Samurajen på Vänersborgs museum. Foto: Ann-Charlott Öberg

In Vänersborgs Museum´s collections there is a Japanese armor with a helmet. But why is there such a thing in the collections?

This is an armor (called yoroi ) with a helmet (called a kabuto ) from Japan donated to Vänersborgs Grammar School in the late 1800s.

Around the body of the suit´s front and back there are layers with leather tiles (probably) that appear to be painted. To get to a hard surface so the leather can have undergone a process where you boil the leather in water, sometimes mixed with wax or oil.
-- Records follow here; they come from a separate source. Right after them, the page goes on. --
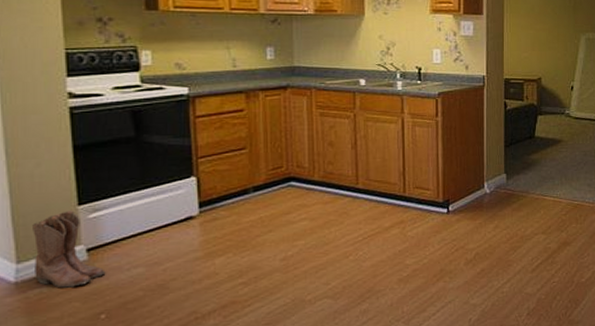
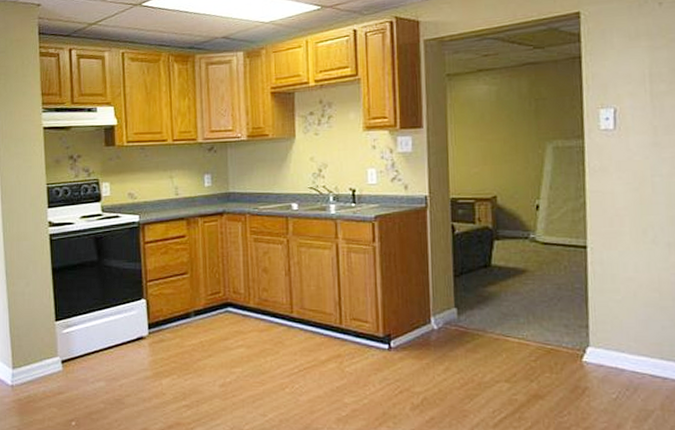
boots: present [33,210,106,288] -> none [24,325,76,394]

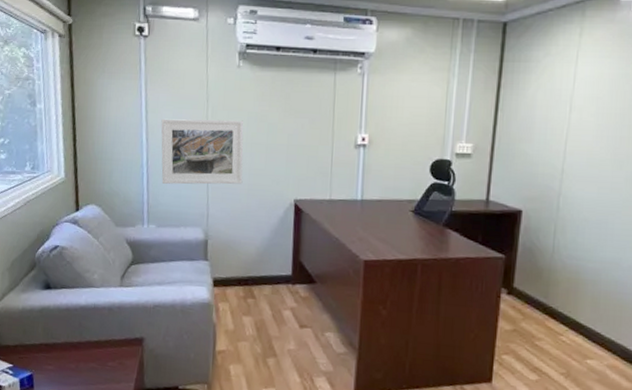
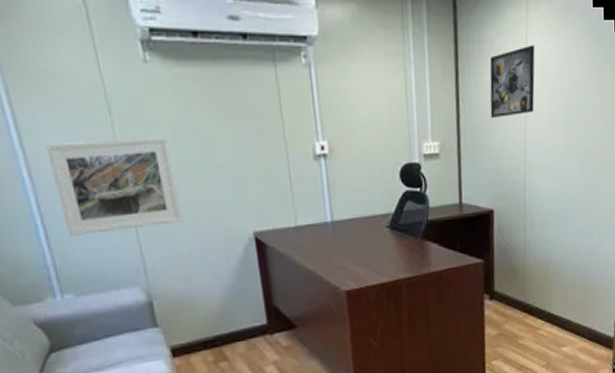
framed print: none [529,65,585,128] -> present [489,44,535,119]

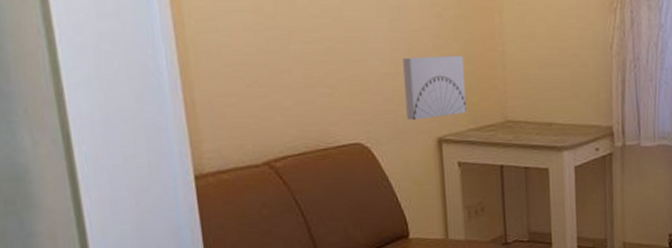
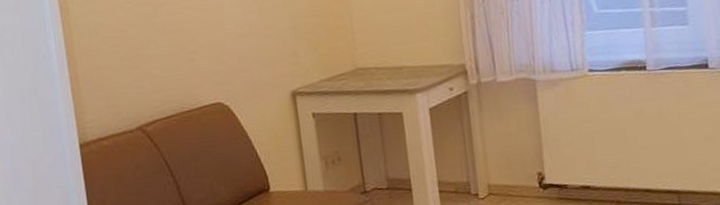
wall art: present [403,55,467,121] -> none [255,10,317,77]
The mask of paper is made at a later date and may have been added when it was donated to the grammar school .

The gramar school collections started during the 1860s when the school was partly supported by the Royal Academy. The Acadamy of the Natural History Museum came to donate 170 mineral-specimens, 30 birds, 20 fish, six mammals and amphibians which had been requested by Vänersborg. Carl Samuel Hultström (1806-1891), the principal of the school was delighted and subsequently published an appeal in the local magazine where he asked the public to help with donations. His petition gave response and generated a large variety of items of all types and kinds, including this samurai armor.

When Vänersborg museum was established, the grammar school collections were moved to the museum.